Veronica Garabelli// December 27, 2013//
A Supercharger station may not mean much to the average driver, but for owners of Tesla’s Model S electric sedan it can mean waiting minutes to charge their cars versus hours.
California-based Tesla Motors Inc. planned to roll out its second Supercharger station in Virginia in Woodbridge in December (the first debuted in Glen Allen in fall 2013).
The free stations can be used only by owners of Tesla’s Model S.
Tesla plans to have the stations available to almost the entire U.S. population and parts of Canada by 2015. That expansion will allow Andrew Doane, director of security services at Amazon Web Services in Herndon, to take a cross-country trip from Washington to San Francisco next summer.
Doane bought a Tesla Model S because of its environmentally friendly reputation, but he has found it operates as well as sports cars. “There’s no tradeoff with the Tesla Model S,” Doane says. “It is just as fast as a Porsche 911 Turbo.”
Model S owners can travel up to 265 miles on a full charge, depending on what battery a car has. They can charge their cars anywhere there’s an outlet, but fully charging at a public charging station or at home may take hours. A Supercharger, by contrast, can replenish the battery with 200 miles of rated range in half an hour.
The Supercharger station is not the only addition Tesla has planned for the commonwealth. The electric carmaker plans to open a dealership in Northern Virginia this year, according to Jim Chen, vice president of regulatory affairs and associate general counsel at Tesla.
The company recently reached an agreement with the Virginia Department of Motor Vehicles and the Virginia Automobile Dealers Association allowing it to open the dealership.
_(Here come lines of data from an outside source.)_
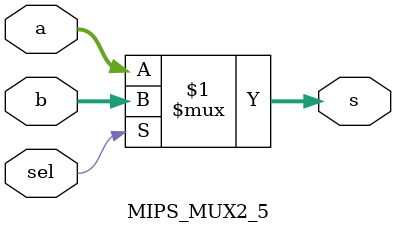
<source format=sv>
module MIPS_MUX2_5(input logic [4:0] a, b,
						 input logic sel,
						 output logic [4:0]s);
						 
		assign s = sel ? b : a;
		
endmodule

</source>
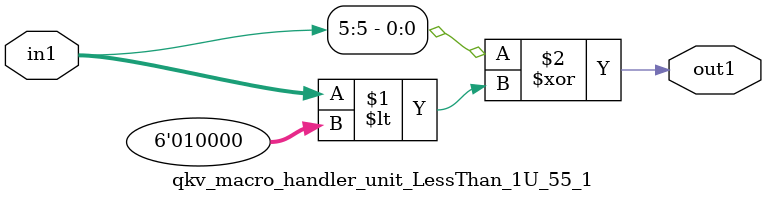
<source format=v>

`timescale 1ps / 1ps


module qkv_macro_handler_unit_LessThan_1U_55_1( in1, out1 );

    input [5:0] in1;
    output out1;

    
    // rtl_process:qkv_macro_handler_hub_LessThan_1U_11_1/qkv_macro_handler_hub_LessThan_1U_11_1_thread_1
    assign out1 = (in1[5] ^ in1 < 6'd16);

endmodule





</source>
Currently, Virginia law states that a car manufacturer cannot have a license for a dealership unless it can prove that no other dealer is available.
Chen says the company doesn’t have plans to pursue further legislation to open more dealerships in Virginia. “Would we like to? Certainly, we would love to, but the way the law is right now, we’ll see what we can do with that Northern Virginia store and then move on from there,” Chen says.